I have listened to all the arguments. I have listened to all of the crap. Mr. Chisum, is a person who I consider my good friend and revere. But, I want you to know that this amendment is blowing smoke to fuel the hell-fire flames of bigotry.

You are trying to protect your constituents from danger. This amendment is a CYB amendment for you to go home and talk about.

Makes me glad to be a Texan.

Sunday, May 08, 2005

Sobig

I'm now nearing 500 mail messages containing the Sobig virus. All were sent through a high speed connection in Oregon belonging to comcast.net. Comcast, of course, doesn't give a damn. Yahoo, however, has done a 100% job of filtering them out. I'm just keeping track of the number out of interest.

The Sobig virus is currently the cause of 5% of all the email in the world. Holy crap. Damn antisocial, virus-writing bastards.

Saturday, May 07, 2005

Yeah, I'm talking to you

To whoever in Oregon has been sent 305 copies of the Sobig worm in the past three days, buy a fucking virus scanner. How can anyone run Windows these days and not have one? It's like owning a car without seatbelts.

Thursday, May 05, 2005

Happy 05/05/05!

The Kansas State Board of Education starting holding hearings today about whether or not evolution should still be taught in schools, or if it should be taught alongside creationism cloaked in its current "intelligent design" mantle.

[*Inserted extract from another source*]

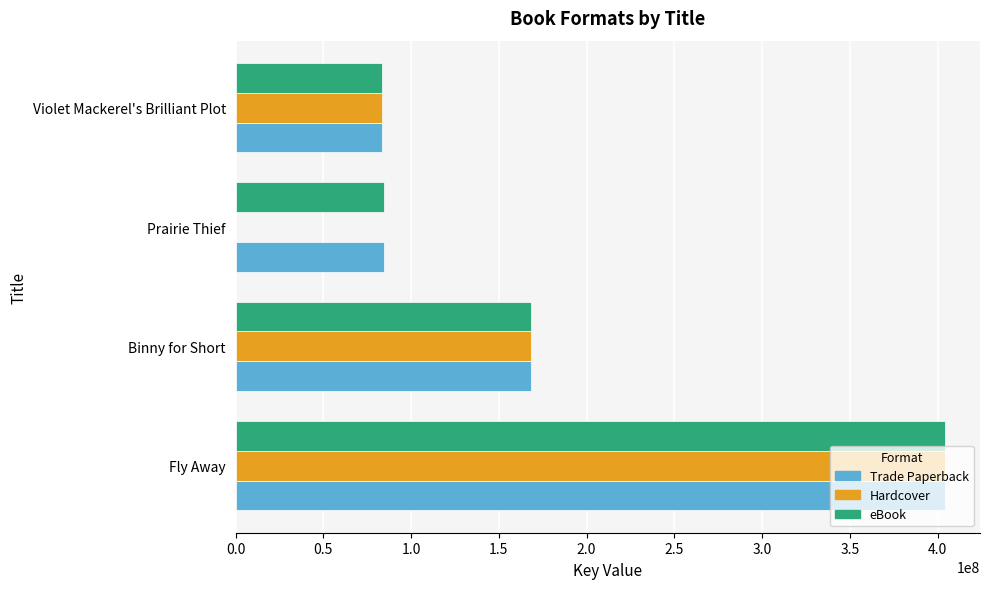

What are all the series names shown in the legend?

Trade Paperback, Hardcover, eBook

How the hell has it come to this? How can it be 2005 and Americans are still unbelieving of the central tenet of scientific fields ranging from biology to astrophysics?

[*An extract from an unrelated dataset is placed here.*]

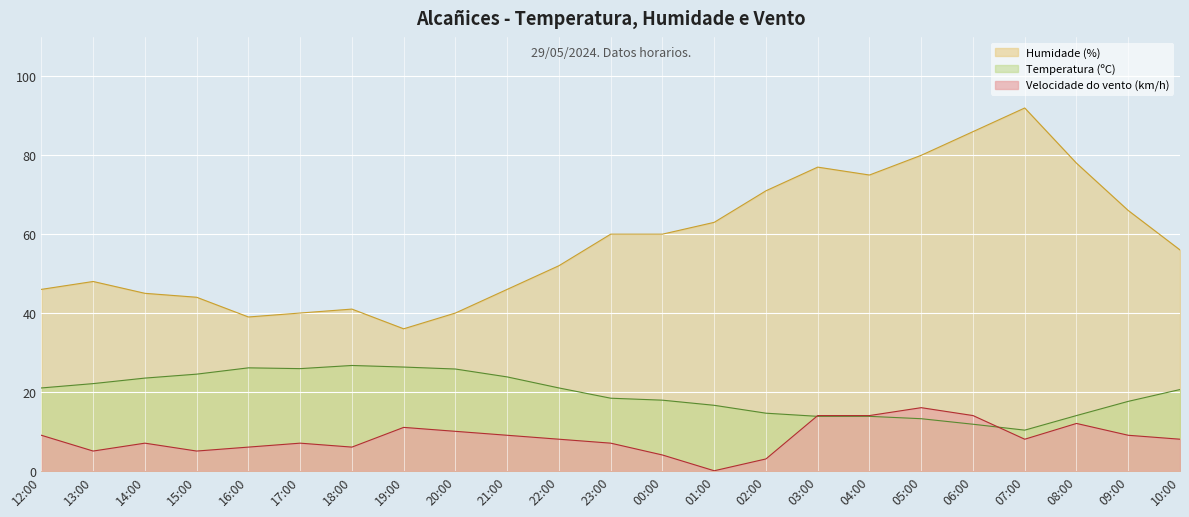

What is the label of the 20th point from the left?

07:00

Oh, there's the usual crap about how evolution is "just a theory," putting it in such dubious company as the germ theory of disease, the theory of gravity, and Einstein's theory of relativity. There's, of course, the bit about "something coming from nothing," a concept which apparently doesn't apply to God. All of these are great soundbites, but they're not science. Apparently, decisions about science can no longer be left up to the scientists.

C-SPAN [vile streaming video link] did a bit on it's morning call-in show about whether or not people supported or opposed the teaching of evolution in schools. Along with the pro-evolution people, there were some real winners. One woman called in claiming the Bible Codes proved the Bible was correct, and therefore evolution was wrong. My favorite was the guy that called in, all but screaming into his telephone, about why are there still monkeys if we evolved from monkeys? Huh? Huh? Why? (My question: how are there monkeys smart enough to use a telephone?)

I think this whole debate is about more than just evolution. Pro-creationism are trying to force an issue into the school system by claiming there is doubt about this scientific theory and trying to make it seem like there is a debate where there is none. Science made up it's mind about this decades ago. The issue has been well-debated by people much smarter than me, and it's been decided.

I think this is about the Christian ultra-Right trying to force it's religion and its agenda into a realm of our society where it's not wanted. We're seeing it with the attack on the judiciary, the branch of government hardest for these people to control. We're seeing it in pharmacists refusing to dispense certain prescribed drugs. (Hope you don't have a Christian Scientist pharmacist. Or worse, EMT.)

This is not a small deal. The scientific literacy of the average American is horrific. We are educating fewer and fewer scientists and engineers every year. In a world where there are a billion Indians and 800 million Chinese more than happy to do our jobs for us, and in an era of increasing globalization, our growing ignorance is going to have far-reaching consequences.

Tuesday, May 03, 2005

Why didn't WE think of that?

I forgot about the Presidential Press Conference, so I missed the first bit, but managed to catch a bit of the smirk-through-the-Q&A session. Bush wants to allow people to put some of their own money into an account that can be invested, giving people the opportunity for a higher rate of return. It would be "your money." The government wouldn't be able to "take it away."

Apparently, Bush just invented the IRA.